Dae Hae terdiam dan menatap jemarinya yang saling bertaut diatas selimut.

"Yaudah kalau nggak mau jawab, gue pulang." Renjun menghela napas dan beranjak namun tangan kurus Dae Hae dengan cepat menahan lengannya.

"Temenin dulu Ren, jangan pulang."

"Lah lo ditanya diem aja, ngapain gue nungguin orang diem? Lebih baik gue pulang trus tidur gue capek."

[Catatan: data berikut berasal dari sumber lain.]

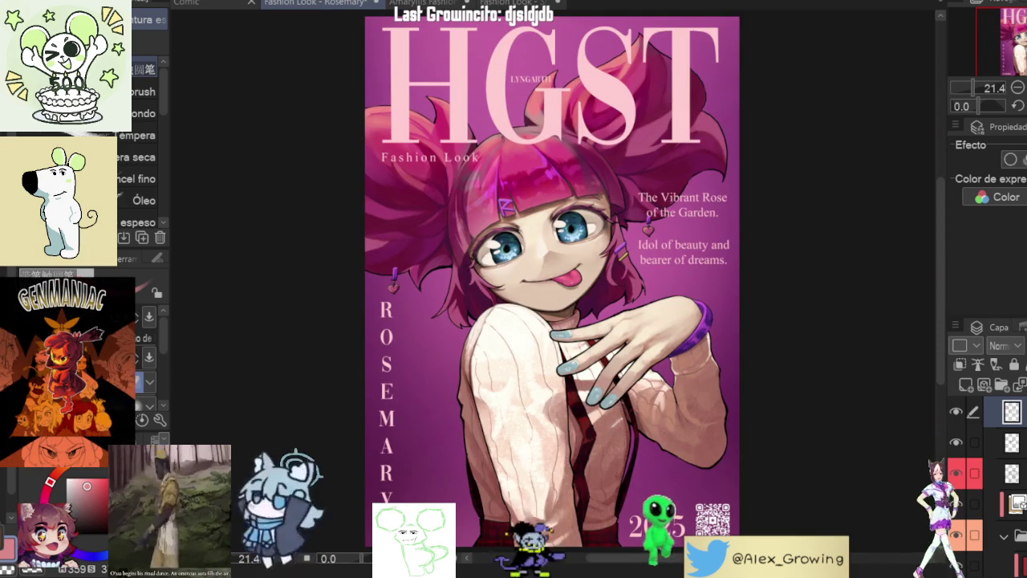
{"action": "scroll", "coordinate": [488, 207], "scroll_direction": "up", "scroll_amount": 3}
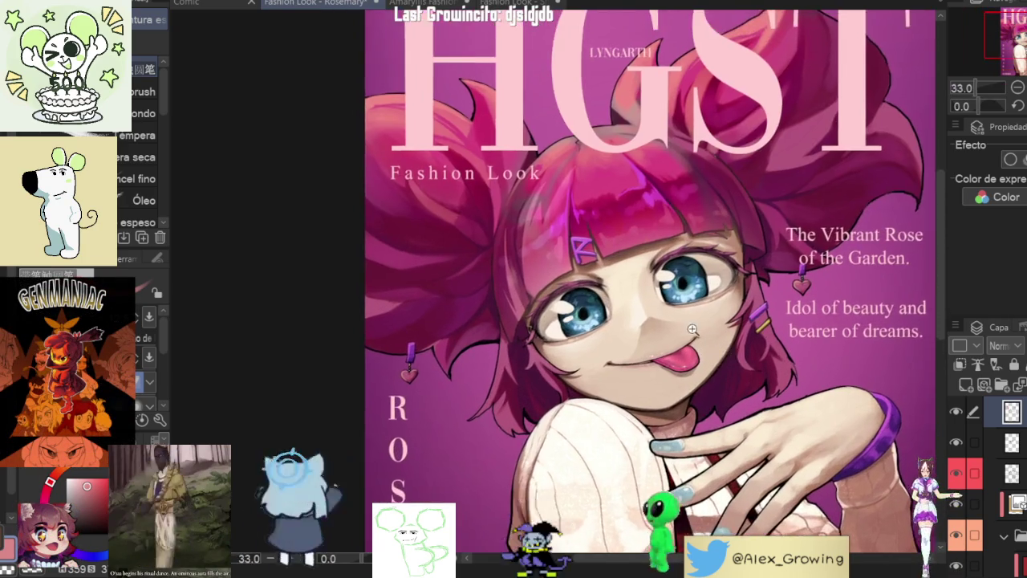
{"action": "scroll", "coordinate": [487, 206], "scroll_direction": "up", "scroll_amount": 2}
{"action": "left_click_drag", "start_coordinate": [751, 345], "coordinate": [754, 346]}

Dae Hae masih diam dan tangannya masih menahan lengan Renjun. Dengan sedikit sentakan Renjun berusaha melepaskan lengannya namun saat melihat wajah Dae Hae yang memelas, bibirnya ysng mencebik dan pipinya yang menggembung entah kenapa Renjun akhirnya menghela napas kesal dan kembali duduk.

"Terus gue harus gimana? Nanti pas pulang kakak lo juga akan tahu kalo lo luka gini. Jadi percuma menunda, lo telepon deh. Atau gue minta tolong Jaemin." ketusnya masih dengan nada dingin.

"Nggak usah, nanti aja dijelasin pas pulang. Papa sama kakak pasti bakalan heboh kalau dateng kesini."

"Yaudah terserah."

Jam menunjukkan pukul sebelas malam saat akhirnya Dae Hae dan Renjun keluar dari rumah sakit.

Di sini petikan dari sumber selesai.